* [Supplied data]:

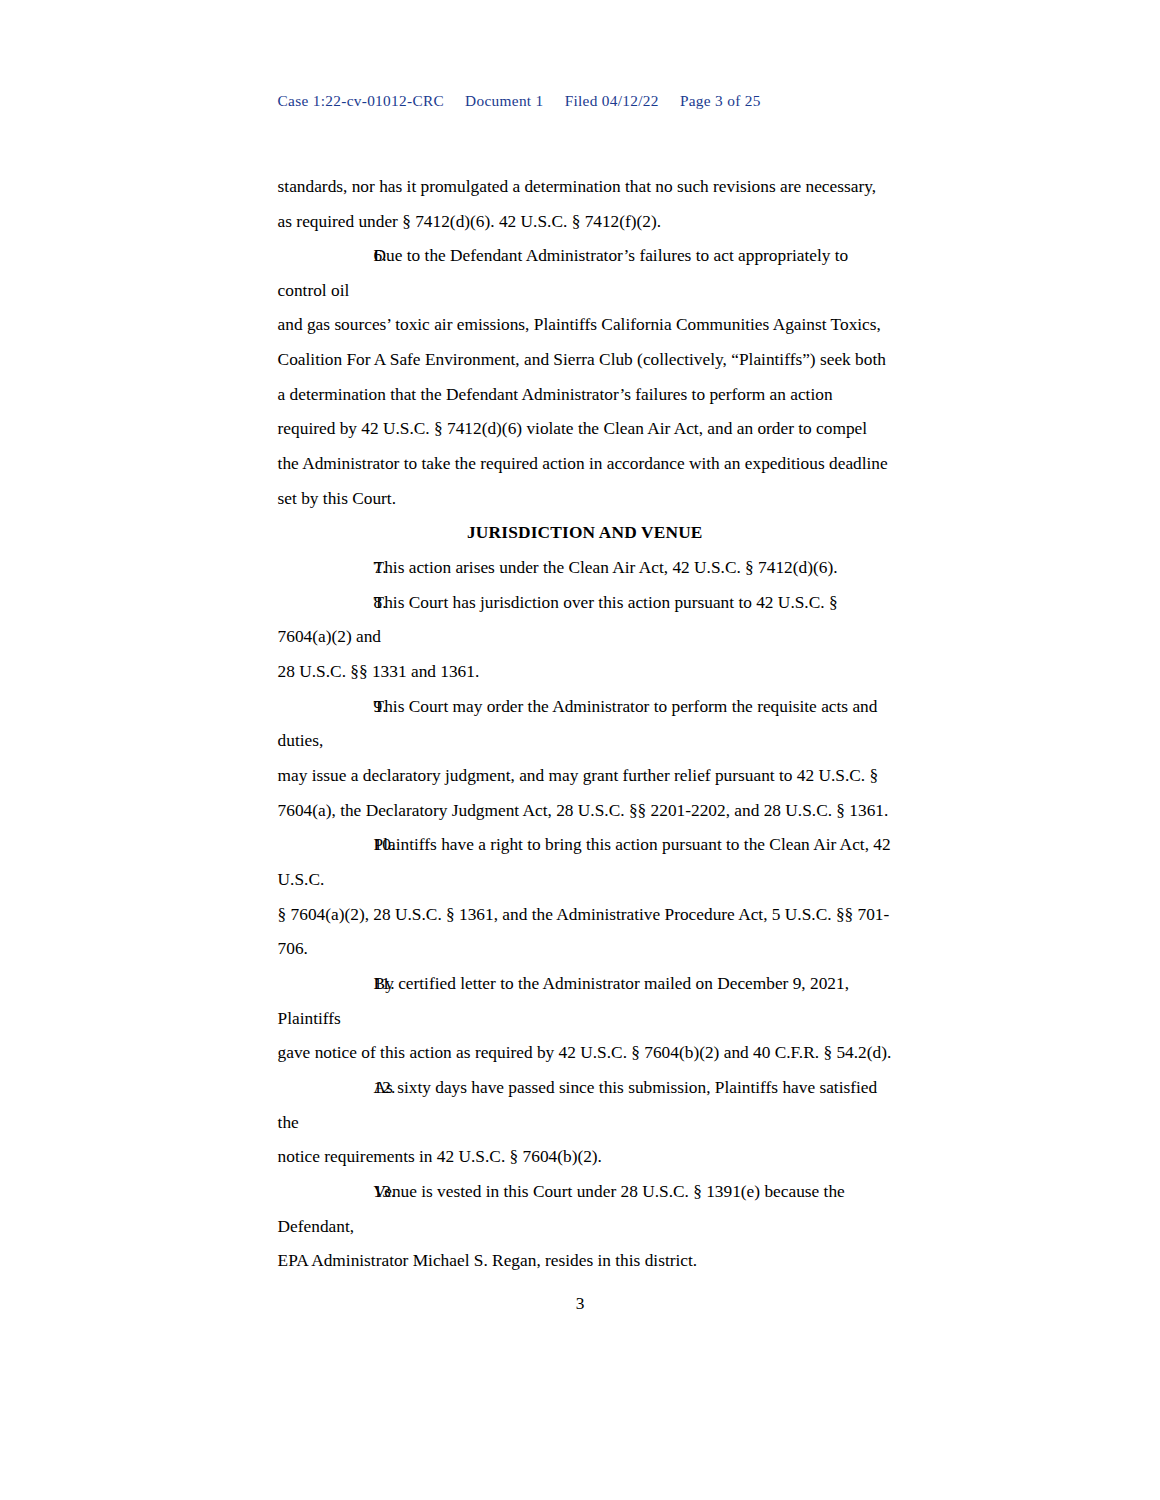Case 1:22-cv-01012-CRC Document 1 Filed 04/12/22 Page 3 of 25
standards, nor has it promulgated a determination that no such revisions are necessary, as required under § 7412(d)(6). 42 U.S.C. § 7412(f)(2).
6. Due to the Defendant Administrator’s failures to act appropriately to control oil
and gas sources’ toxic air emissions, Plaintiffs California Communities Against Toxics, Coalition For A Safe Environment, and Sierra Club (collectively, “Plaintiffs”) seek both a determination that the Defendant Administrator’s failures to perform an action required by 42 U.S.C. § 7412(d)(6) violate the Clean Air Act, and an order to compel the Administrator to take the required action in accordance with an expeditious deadline set by this Court.
JURISDICTION AND VENUE
7. This action arises under the Clean Air Act, 42 U.S.C. § 7412(d)(6).
8. This Court has jurisdiction over this action pursuant to 42 U.S.C. § 7604(a)(2) and
28 U.S.C. §§ 1331 and 1361.
9. This Court may order the Administrator to perform the requisite acts and duties,
may issue a declaratory judgment, and may grant further relief pursuant to 42 U.S.C. § 7604(a), the Declaratory Judgment Act, 28 U.S.C. §§ 2201-2202, and 28 U.S.C. § 1361.
10. Plaintiffs have a right to bring this action pursuant to the Clean Air Act, 42 U.S.C.
§ 7604(a)(2), 28 U.S.C. § 1361, and the Administrative Procedure Act, 5 U.S.C. §§ 701-706.
11. By certified letter to the Administrator mailed on December 9, 2021, Plaintiffs
gave notice of this action as required by 42 U.S.C. § 7604(b)(2) and 40 C.F.R. § 54.2(d).
12. As sixty days have passed since this submission, Plaintiffs have satisfied the
notice requirements in 42 U.S.C. § 7604(b)(2).
13. Venue is vested in this Court under 28 U.S.C. § 1391(e) because the Defendant,
EPA Administrator Michael S. Regan, resides in this district.
3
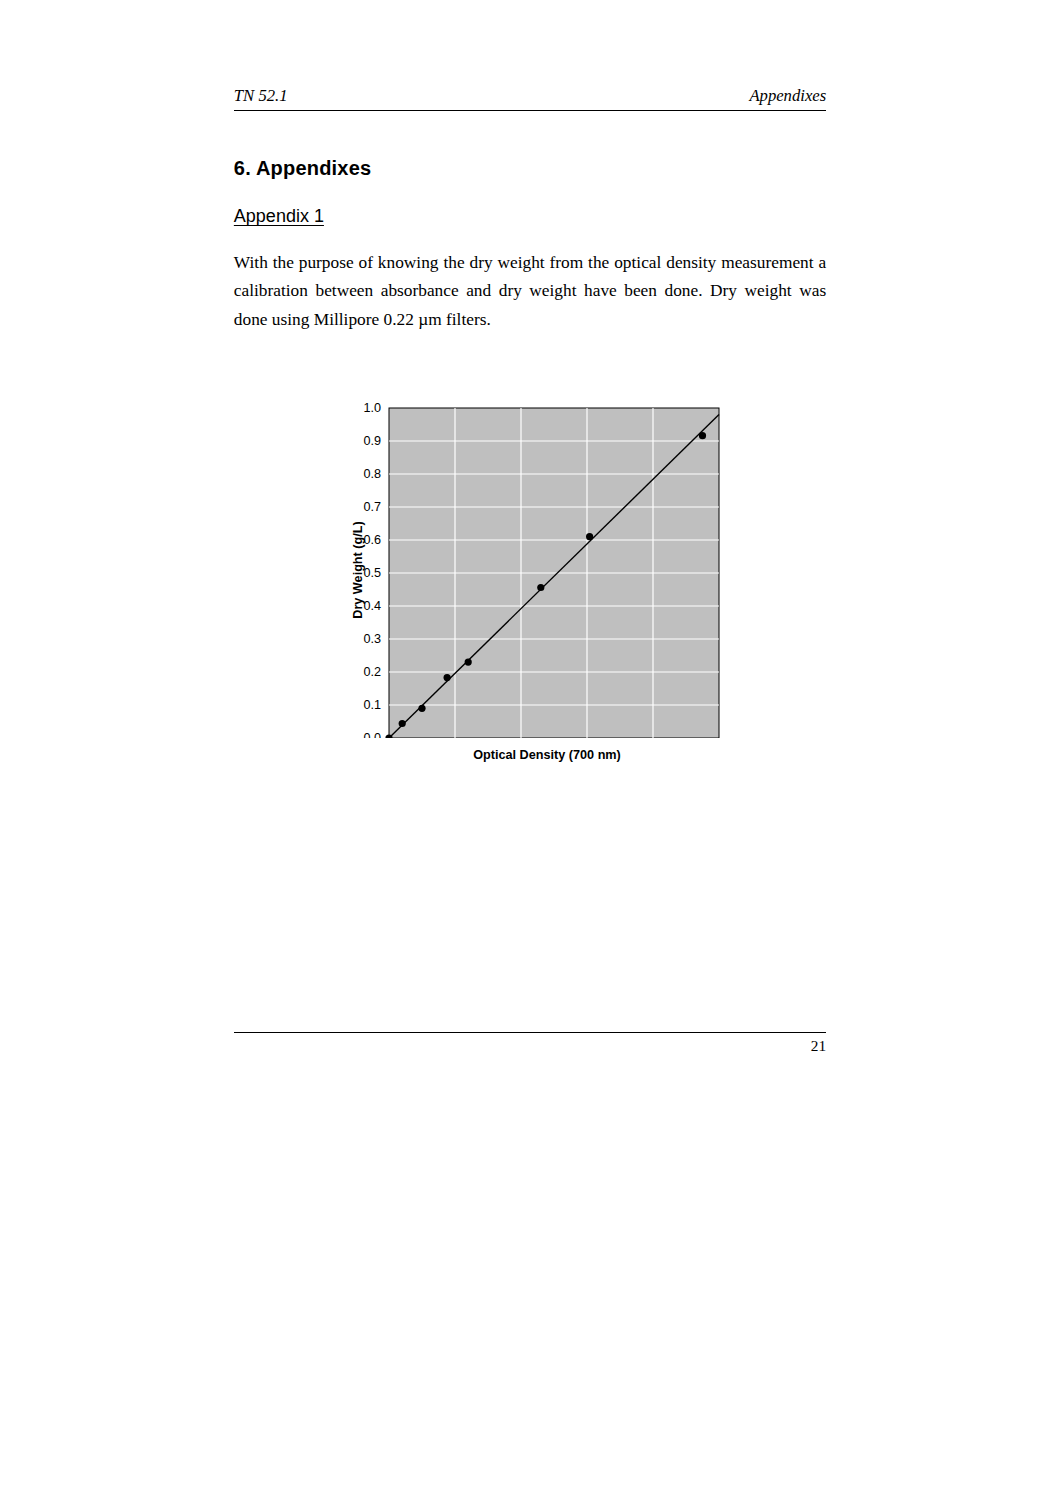TN 52.1 Appendixes
6. Appendixes
Appendix 1
With the purpose of knowing the dry weight from the optical density measurement a calibration between absorbance and dry weight have been done. Dry weight was done using Millipore 0.22 µm filters.
Dry Weight (g/L)
1.0 0.9 0.8 0.7 0.6 0.5 0.4 0.3 0.2 0.1 0.0 regression line: DW = 1.96 * OD -> at OD 0 => y=330 ; at OD 0.5 => DW 0.98 => y = 330-0.98*330 = 6.6 0.0 0.1 0.2 0.3 0.4 0.5
Optical Density (700 nm)
21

* [Problem details]: Copy each line of the listing above that contains the word "under".

* [Expected answer]:
standards, nor has it promulgated a determination that no such revisions are necessary, as required under § 7412(d)(6). 42 U.S.C. § 7412(f)(2).
7. This action arises under the Clean Air Act, 42 U.S.C. § 7412(d)(6).
13. Venue is vested in this Court under 28 U.S.C. § 1391(e) because the Defendant,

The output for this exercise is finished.